* **GIVEN DATA**
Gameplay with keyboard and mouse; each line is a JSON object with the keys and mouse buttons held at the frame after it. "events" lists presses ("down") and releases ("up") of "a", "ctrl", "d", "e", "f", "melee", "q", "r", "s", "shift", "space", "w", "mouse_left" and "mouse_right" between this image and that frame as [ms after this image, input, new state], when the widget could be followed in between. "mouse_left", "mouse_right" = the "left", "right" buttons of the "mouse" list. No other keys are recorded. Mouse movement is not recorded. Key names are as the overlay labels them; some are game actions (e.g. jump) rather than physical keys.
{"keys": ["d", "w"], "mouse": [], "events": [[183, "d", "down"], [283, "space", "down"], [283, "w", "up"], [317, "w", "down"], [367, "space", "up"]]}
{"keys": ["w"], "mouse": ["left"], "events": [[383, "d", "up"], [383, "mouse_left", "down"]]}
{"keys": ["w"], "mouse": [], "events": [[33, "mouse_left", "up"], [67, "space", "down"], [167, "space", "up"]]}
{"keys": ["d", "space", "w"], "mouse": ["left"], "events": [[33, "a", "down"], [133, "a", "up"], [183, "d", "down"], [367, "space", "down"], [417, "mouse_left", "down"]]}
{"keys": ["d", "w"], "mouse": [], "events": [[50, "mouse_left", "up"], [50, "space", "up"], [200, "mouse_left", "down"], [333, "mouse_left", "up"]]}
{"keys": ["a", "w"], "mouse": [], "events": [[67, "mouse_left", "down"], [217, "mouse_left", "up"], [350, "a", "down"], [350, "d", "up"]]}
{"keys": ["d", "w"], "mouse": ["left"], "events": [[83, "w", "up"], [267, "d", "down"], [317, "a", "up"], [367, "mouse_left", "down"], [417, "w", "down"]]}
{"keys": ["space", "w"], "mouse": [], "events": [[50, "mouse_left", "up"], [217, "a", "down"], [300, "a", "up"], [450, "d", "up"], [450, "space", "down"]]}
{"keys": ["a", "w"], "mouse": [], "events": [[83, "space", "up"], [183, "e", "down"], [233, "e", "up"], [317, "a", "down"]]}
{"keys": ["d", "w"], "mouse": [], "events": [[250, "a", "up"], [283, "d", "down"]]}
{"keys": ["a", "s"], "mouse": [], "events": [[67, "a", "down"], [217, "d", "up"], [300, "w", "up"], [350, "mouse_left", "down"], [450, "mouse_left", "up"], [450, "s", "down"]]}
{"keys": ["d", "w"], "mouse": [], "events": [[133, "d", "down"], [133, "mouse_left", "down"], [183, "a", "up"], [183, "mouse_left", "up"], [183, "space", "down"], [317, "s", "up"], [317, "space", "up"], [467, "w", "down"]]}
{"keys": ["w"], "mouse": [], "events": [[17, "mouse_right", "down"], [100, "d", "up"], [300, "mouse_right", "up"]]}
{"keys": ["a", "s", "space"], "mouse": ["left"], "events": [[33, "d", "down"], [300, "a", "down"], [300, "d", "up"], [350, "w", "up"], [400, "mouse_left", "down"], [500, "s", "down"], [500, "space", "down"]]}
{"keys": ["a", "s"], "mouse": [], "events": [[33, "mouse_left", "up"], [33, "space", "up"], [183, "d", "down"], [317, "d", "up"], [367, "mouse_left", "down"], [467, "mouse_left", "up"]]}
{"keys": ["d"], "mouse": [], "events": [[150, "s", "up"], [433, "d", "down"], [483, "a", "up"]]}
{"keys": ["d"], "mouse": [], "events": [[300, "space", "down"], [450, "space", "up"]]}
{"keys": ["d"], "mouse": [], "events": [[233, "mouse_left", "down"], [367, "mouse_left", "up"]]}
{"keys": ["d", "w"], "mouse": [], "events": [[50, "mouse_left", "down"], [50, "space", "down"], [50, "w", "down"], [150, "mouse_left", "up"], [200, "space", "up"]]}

* **PROBLEM TO WORK ON**
Count the lines of the data that hold the string "space". The answer should be that number alone.

* **TASK ANSWER**
12